しかしアイ子がオセロを嵌めるきっかけとなった「オセロが庇ったのは組長ではないかも?」という兄貴の発言も真偽不明なものであり、アイ子自身もデマに踊らされてここまで来てしまったのかと思うと救いがなくて辛い。中盤でアイ子が歌う「テネシーワルツ」がせつなかった。

その他箇条書き

  • 健くんの関西弁何も違和感なかった(※関東人の感想)
  • 市議会議員の三ノ宮、アイ子にまんまと乗せられてそこまでやる?って行動力に笑ったw三ノ宮先生の変装スキルすごくない?w
  • 汐見の投げキッス、なんじゃこりゃと思ってたらアイ子姐さんがツッコんでて笑ったw
  • 飲むと暴力的になるからと酒を遠慮してたのに、箍が外れて飲みまくってしまう汐見が面白かった。
  • 嫉妬に狂うオセロ、汐見と密会するモナのセリフを妄想して暴走wしまいには「ちん…」って言いかけたところで卒倒してるしw
  • チエとエミとモナがバルコニーで歌うシーン、ああもうこれフラグだ…と思いながら聞いてたからせつない。
  • モナ絞殺シーンもオセロ自害シーンも辛い…でも重なり合う2人は絵画のようだった。てかモナ死んでからラストまでずっと微動だにしない松井玲奈さんすげー!
  • オセロの血が服に着いた状態で終幕し、カテコで現れるまでに早着替えしてるの?すご!
  • 樹里絵が後半からラストまで連れ回してた「犬」がとても気になったw役名も犬村っていうのねw
  • カテコ、何度かやって最後はスタオベ。そのとき最後の最後でオセロ健くんが治安の悪い投げキッスしてたw

まとめ

ここまでとりとめのない感想を書いたが、1回しか観劇できてないので、結構記憶から抜け落ちてしまった部分もある。願わくばもう1回くらいは観たかった。

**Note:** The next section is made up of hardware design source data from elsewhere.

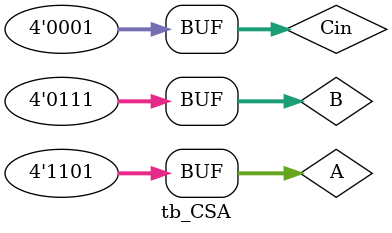
<source format=v>
`timescale 1ns / 1ps


module tb_CSA;

	// Inputs
	reg [4:1] A;
	reg [4:1] B;
	reg [4:1] Cin;
	

	// Outputs
	wire [4:0] Sum;
	wire Cout;

	// Instantiate the Unit Under Test (UUT)
	CSA uut (
		.A(A), 
		.B(B), 
		.Cin(Cin), 
		
		.Sum(Sum), 
		.Cout(Cout)
	);

	initial begin
		// Initialize Inputs
		A = 0;
		B = 0;
		Cin = 0;
		
		
		A=4'b1010; B=4'b0011; Cin=4'b0000; 
		#100
		A=4'b1101; B=4'b0111; Cin=4'b0001;
		

		// Wait 100 ns for global reset to finish
		#100;
        
		// Add stimulus here

	end
      
endmodule


</source>
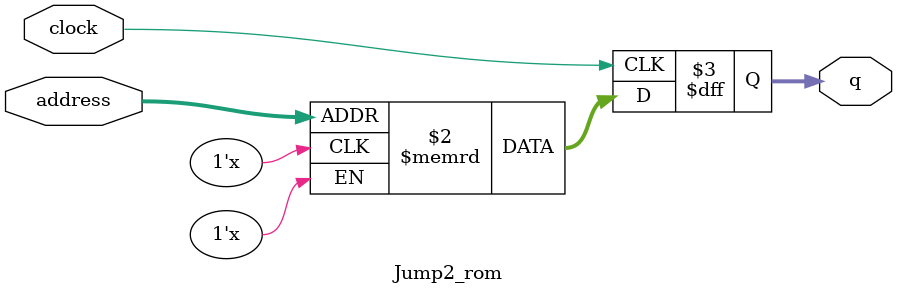
<source format=sv>
module Jump2_rom (
	input logic clock,
	input logic [12:0] address,
	output logic [2:0] q
);

logic [2:0] memory [0:5399] /* synthesis ram_init_file = "./Jump2/Jump2.mif" */;

always_ff @ (posedge clock) begin
	q <= memory[address];
end

endmodule

</source>
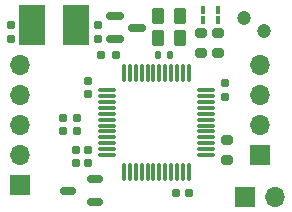
<source format=gbr>
%TF.GenerationSoftware,KiCad,Pcbnew,8.0.7*%
%TF.CreationDate,2025-01-03T12:22:39+02:00*%
%TF.ProjectId,debugger,64656275-6767-4657-922e-6b696361645f,rev?*%
%TF.SameCoordinates,Original*%
%TF.FileFunction,Soldermask,Top*%
%TF.FilePolarity,Negative*%
%FSLAX46Y46*%
G04 Gerber Fmt 4.6, Leading zero omitted, Abs format (unit mm)*
G04 Created by KiCad (PCBNEW 8.0.7) date 2025-01-03 12:22:39*
%MOMM*%
%LPD*%
G01*
G04 APERTURE LIST*
G04 Aperture macros list*
%AMRoundRect*
0 Rectangle with rounded corners*
0 $1 Rounding radius*
0 $2 $3 $4 $5 $6 $7 $8 $9 X,Y pos of 4 corners*
0 Add a 4 corners polygon primitive as box body*
4,1,4,$2,$3,$4,$5,$6,$7,$8,$9,$2,$3,0*
0 Add four circle primitives for the rounded corners*
1,1,$1+$1,$2,$3*
1,1,$1+$1,$4,$5*
1,1,$1+$1,$6,$7*
1,1,$1+$1,$8,$9*
0 Add four rect primitives between the rounded corners*
20,1,$1+$1,$2,$3,$4,$5,0*
20,1,$1+$1,$4,$5,$6,$7,0*
20,1,$1+$1,$6,$7,$8,$9,0*
20,1,$1+$1,$8,$9,$2,$3,0*%
G04 Aperture macros list end*
%ADD10RoundRect,0.155000X-0.155000X0.212500X-0.155000X-0.212500X0.155000X-0.212500X0.155000X0.212500X0*%
%ADD11RoundRect,0.155000X0.155000X-0.212500X0.155000X0.212500X-0.155000X0.212500X-0.155000X-0.212500X0*%
%ADD12RoundRect,0.150000X0.512500X0.150000X-0.512500X0.150000X-0.512500X-0.150000X0.512500X-0.150000X0*%
%ADD13RoundRect,0.200000X-0.275000X0.200000X-0.275000X-0.200000X0.275000X-0.200000X0.275000X0.200000X0*%
%ADD14RoundRect,0.075000X-0.662500X-0.075000X0.662500X-0.075000X0.662500X0.075000X-0.662500X0.075000X0*%
%ADD15RoundRect,0.075000X-0.075000X-0.662500X0.075000X-0.662500X0.075000X0.662500X-0.075000X0.662500X0*%
%ADD16RoundRect,0.200000X0.275000X-0.200000X0.275000X0.200000X-0.275000X0.200000X-0.275000X-0.200000X0*%
%ADD17RoundRect,0.150000X-0.587500X-0.150000X0.587500X-0.150000X0.587500X0.150000X-0.587500X0.150000X0*%
%ADD18RoundRect,0.160000X-0.197500X-0.160000X0.197500X-0.160000X0.197500X0.160000X-0.197500X0.160000X0*%
%ADD19RoundRect,0.160000X0.197500X0.160000X-0.197500X0.160000X-0.197500X-0.160000X0.197500X-0.160000X0*%
%ADD20R,0.450000X0.650000*%
%ADD21RoundRect,0.250000X-0.262500X-0.450000X0.262500X-0.450000X0.262500X0.450000X-0.262500X0.450000X0*%
%ADD22RoundRect,0.135000X-0.135000X-0.185000X0.135000X-0.185000X0.135000X0.185000X-0.135000X0.185000X0*%
%ADD23RoundRect,0.155000X0.212500X0.155000X-0.212500X0.155000X-0.212500X-0.155000X0.212500X-0.155000X0*%
%ADD24RoundRect,0.250000X0.262500X0.450000X-0.262500X0.450000X-0.262500X-0.450000X0.262500X-0.450000X0*%
%ADD25R,2.250000X3.400000*%
%ADD26O,1.700000X1.700000*%
%ADD27R,1.700000X1.700000*%
%ADD28C,1.200000*%
G04 APERTURE END LIST*
D10*
%TO.C,C2*%
X137909740Y-102173513D03*
X137909740Y-103308513D03*
%TD*%
D11*
%TO.C,C3*%
X143450000Y-113817500D03*
X143450000Y-112682500D03*
%TD*%
D12*
%TO.C,U3*%
X145075000Y-117100000D03*
X145075000Y-115200000D03*
X142800000Y-116150000D03*
%TD*%
D13*
%TO.C,R4*%
X154000000Y-102825000D03*
X154000000Y-104475000D03*
%TD*%
D14*
%TO.C,U4*%
X146087500Y-107650000D03*
X146087500Y-108150000D03*
X146087500Y-108650000D03*
X146087500Y-109150000D03*
X146087500Y-109650000D03*
X146087500Y-110150000D03*
X146087500Y-110650000D03*
X146087500Y-111150000D03*
X146087500Y-111650000D03*
X146087500Y-112150000D03*
X146087500Y-112650000D03*
X146087500Y-113150000D03*
D15*
X147500000Y-114562500D03*
X148000000Y-114562500D03*
X148500000Y-114562500D03*
X149000000Y-114562500D03*
X149500000Y-114562500D03*
X150000000Y-114562500D03*
X150500000Y-114562500D03*
X151000000Y-114562500D03*
X151500000Y-114562500D03*
X152000000Y-114562500D03*
X152500000Y-114562500D03*
X153000000Y-114562500D03*
D14*
X154412500Y-113150000D03*
X154412500Y-112650000D03*
X154412500Y-112150000D03*
X154412500Y-111650000D03*
X154412500Y-111150000D03*
X154412500Y-110650000D03*
X154412500Y-110150000D03*
X154412500Y-109650000D03*
X154412500Y-109150000D03*
X154412500Y-108650000D03*
X154412500Y-108150000D03*
X154412500Y-107650000D03*
D15*
X153000000Y-106237500D03*
X152500000Y-106237500D03*
X152000000Y-106237500D03*
X151500000Y-106237500D03*
X151000000Y-106237500D03*
X150500000Y-106237500D03*
X150000000Y-106237500D03*
X149500000Y-106237500D03*
X149000000Y-106237500D03*
X148500000Y-106237500D03*
X148000000Y-106237500D03*
X147500000Y-106237500D03*
%TD*%
D10*
%TO.C,C7*%
X144450000Y-106865000D03*
X144450000Y-108000000D03*
%TD*%
%TO.C,C6*%
X156050000Y-107065000D03*
X156050000Y-108200000D03*
%TD*%
D16*
%TO.C,R5*%
X155500000Y-104475000D03*
X155500000Y-102825000D03*
%TD*%
D17*
%TO.C,Q1*%
X146762500Y-101400000D03*
X146762500Y-103300000D03*
X148637500Y-102350000D03*
%TD*%
D18*
%TO.C,R1*%
X142305000Y-110050000D03*
X143500000Y-110050000D03*
%TD*%
D19*
%TO.C,R9*%
X146797500Y-104650000D03*
X145602500Y-104650000D03*
%TD*%
D10*
%TO.C,C1*%
X145309740Y-102143656D03*
X145309740Y-103278656D03*
%TD*%
D11*
%TO.C,C4*%
X144450000Y-113817500D03*
X144450000Y-112682500D03*
%TD*%
D20*
%TO.C,D1*%
X155425000Y-101675000D03*
X154175000Y-101675000D03*
X155425000Y-100825000D03*
X154175000Y-100825000D03*
%TD*%
D21*
%TO.C,R7*%
X150387500Y-101350000D03*
X152212500Y-101350000D03*
%TD*%
D22*
%TO.C,R3*%
X150390000Y-104650000D03*
X151410000Y-104650000D03*
%TD*%
D13*
%TO.C,R6*%
X156250000Y-111900000D03*
X156250000Y-113550000D03*
%TD*%
D19*
%TO.C,R2*%
X143500000Y-111100000D03*
X142305000Y-111100000D03*
%TD*%
D23*
%TO.C,C5*%
X153035000Y-116350000D03*
X151900000Y-116350000D03*
%TD*%
D24*
%TO.C,R8*%
X152212500Y-103250000D03*
X150387500Y-103250000D03*
%TD*%
D25*
%TO.C,Y2*%
X143459740Y-102161830D03*
X139759740Y-102161830D03*
%TD*%
D26*
%TO.C,J3*%
X160320000Y-116690000D03*
D27*
X157780000Y-116690000D03*
%TD*%
%TO.C,J2*%
X159050000Y-113150000D03*
D26*
X159050000Y-110610000D03*
X159050000Y-108070000D03*
X159050000Y-105530000D03*
%TD*%
D28*
%TO.C,TP2*%
X159354717Y-102605191D03*
%TD*%
D27*
%TO.C,J1*%
X138726872Y-115682752D03*
D26*
X138726872Y-113142752D03*
X138726872Y-110602752D03*
X138726872Y-108062752D03*
X138726872Y-105522752D03*
%TD*%
D28*
%TO.C,TP1*%
X157654717Y-101505191D03*
%TD*%
M02*

</source>
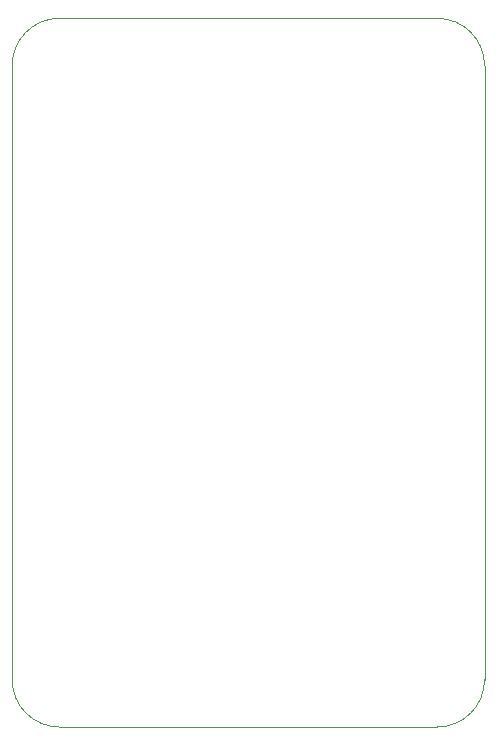
<source format=gbr>
%TF.GenerationSoftware,KiCad,Pcbnew,9.0.0*%
%TF.CreationDate,2025-03-02T18:09:01-08:00*%
%TF.ProjectId,CFS-Bus Adapter R1,4346532d-4275-4732-9041-646170746572,rev?*%
%TF.SameCoordinates,Original*%
%TF.FileFunction,Profile,NP*%
%FSLAX46Y46*%
G04 Gerber Fmt 4.6, Leading zero omitted, Abs format (unit mm)*
G04 Created by KiCad (PCBNEW 9.0.0) date 2025-03-02 18:09:01*
%MOMM*%
%LPD*%
G01*
G04 APERTURE LIST*
%TA.AperFunction,Profile*%
%ADD10C,0.050000*%
%TD*%
G04 APERTURE END LIST*
D10*
X0Y56000000D02*
X0Y4000000D01*
X4000000Y0D02*
X36000000Y0D01*
X4000000Y0D02*
G75*
G02*
X0Y4000000I0J4000000D01*
G01*
X40000000Y4000000D02*
G75*
G02*
X36000000Y0I-4000000J0D01*
G01*
X0Y56000000D02*
G75*
G02*
X4000000Y60000000I4000000J0D01*
G01*
X40000000Y4000000D02*
X40000000Y56000000D01*
X36000000Y60000000D02*
X4000000Y60000000D01*
X36000000Y60000000D02*
G75*
G02*
X40000000Y56000000I0J-4000000D01*
G01*
M02*

</source>
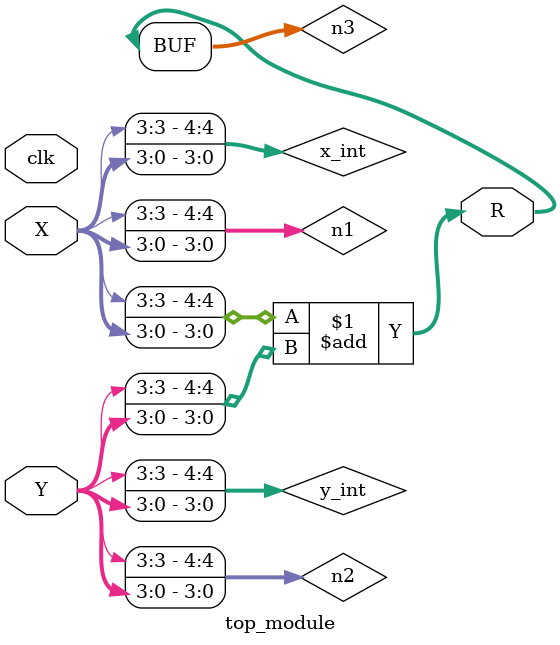
<source format=v>
module top_module
  (input  clk,
   input  [3:0] X,
   input  [3:0] Y,
   output [4:0] R);
  wire [4:0] x_int;
  wire [4:0] y_int;
  wire [4:0] n1;
  wire [4:0] n2;
  wire [4:0] n3;
  assign R = n3; //(module output)
  /* adder4.vhdl:32:8  */
  assign x_int = n1; // (signal)
  /* adder4.vhdl:34:8  */
  assign y_int = n2; // (signal)
  /* adder4.vhdl:37:30  */
  assign n1 = {{1{X[3]}}, X}; // sext
  /* adder4.vhdl:38:30  */
  assign n2 = {{1{Y[3]}}, Y}; // sext
  /* adder4.vhdl:39:50  */
  assign n3 = x_int + y_int;
endmodule


</source>
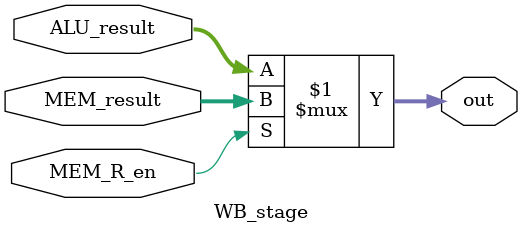
<source format=v>
module WB_stage(input [31:0] MEM_result, ALU_result, 
input MEM_R_en, output [31:0] out);

assign out = MEM_R_en ? MEM_result : ALU_result;

endmodule
</source>
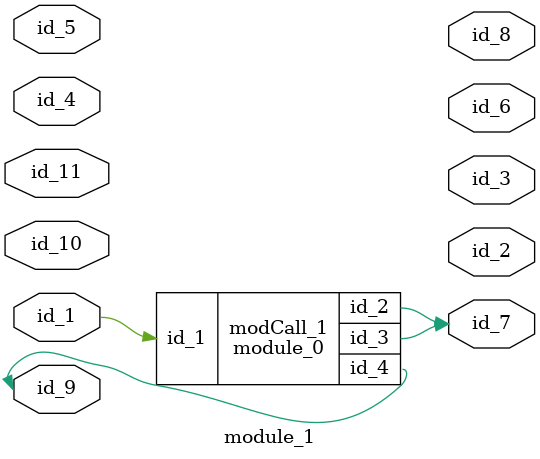
<source format=v>
module module_0 (
    id_1,
    id_2,
    id_3,
    id_4
);
  output wire id_4;
  output wire id_3;
  output wire id_2;
  input wire id_1;
  wire id_5, id_6;
endmodule
module module_1 (
    id_1,
    id_2,
    id_3,
    id_4,
    id_5,
    id_6,
    id_7,
    id_8,
    id_9,
    id_10,
    id_11
);
  inout wire id_11;
  input wire id_10;
  inout wire id_9;
  output wire id_8;
  output wire id_7;
  output wire id_6;
  inout wire id_5;
  inout wire id_4;
  output wire id_3;
  module_0 modCall_1 (
      id_1,
      id_7,
      id_7,
      id_9
  );
  output wire id_2;
  inout wire id_1;
endmodule

</source>
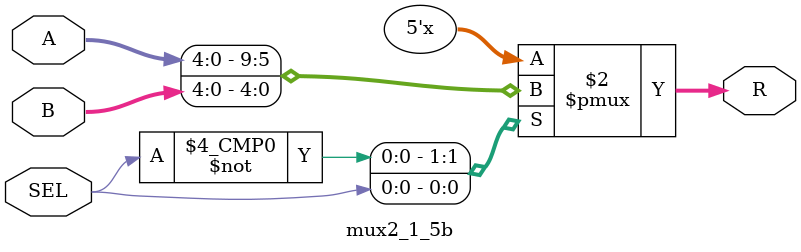
<source format=v>
module mux2_1_5b (
	input [4:0] A, B,
	input SEL,
	output reg [4:0] R
);

	always @* begin
		case ( SEL )
			0: R = A;
			1: R = B;
		endcase
	end

endmodule

</source>
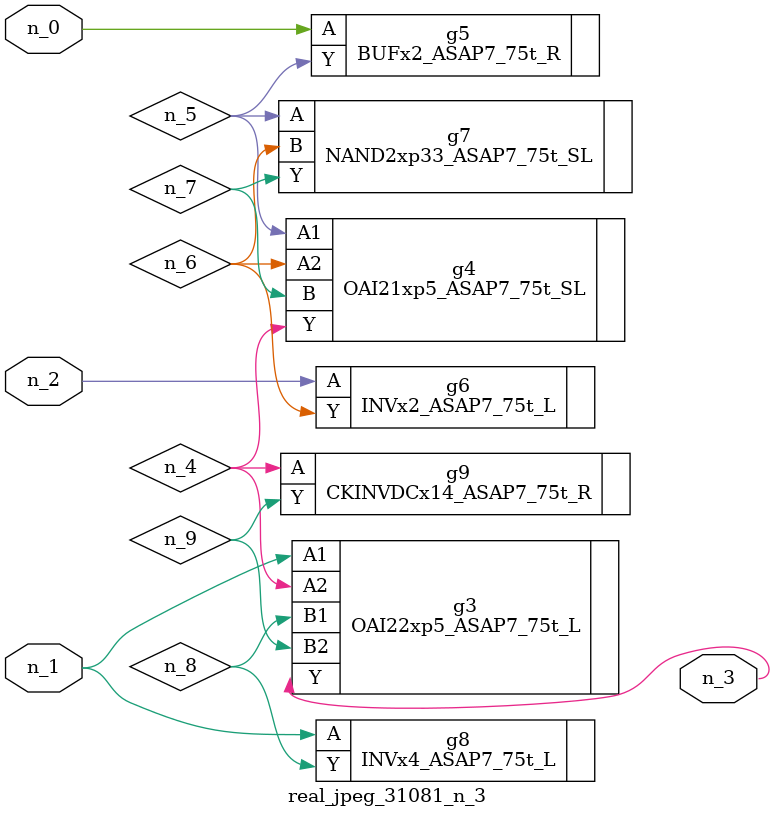
<source format=v>
module real_jpeg_31081_n_3 (n_1, n_0, n_2, n_3);

input n_1;
input n_0;
input n_2;

output n_3;

wire n_5;
wire n_8;
wire n_4;
wire n_6;
wire n_7;
wire n_9;

BUFx2_ASAP7_75t_R g5 ( 
.A(n_0),
.Y(n_5)
);

OAI22xp5_ASAP7_75t_L g3 ( 
.A1(n_1),
.A2(n_4),
.B1(n_8),
.B2(n_9),
.Y(n_3)
);

INVx4_ASAP7_75t_L g8 ( 
.A(n_1),
.Y(n_8)
);

INVx2_ASAP7_75t_L g6 ( 
.A(n_2),
.Y(n_6)
);

CKINVDCx14_ASAP7_75t_R g9 ( 
.A(n_4),
.Y(n_9)
);

OAI21xp5_ASAP7_75t_SL g4 ( 
.A1(n_5),
.A2(n_6),
.B(n_7),
.Y(n_4)
);

NAND2xp33_ASAP7_75t_SL g7 ( 
.A(n_5),
.B(n_6),
.Y(n_7)
);


endmodule
</source>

デマに踊らされてしまう恐ろしさは現代のネット社会にも通じる話題である。オセロのような悲劇をもたらさぬよう、自分の目で真偽を見極めることが大切だなと思った。

*1:2/20 16:57の文春砲で大騒ぎになり、同日深夜に公式発表。この日は剛くんの誕生日でありトニコンツアー中。健くんのことなので、本来の発表予定日はもう少しあとのつもりだったのではないかと思う。。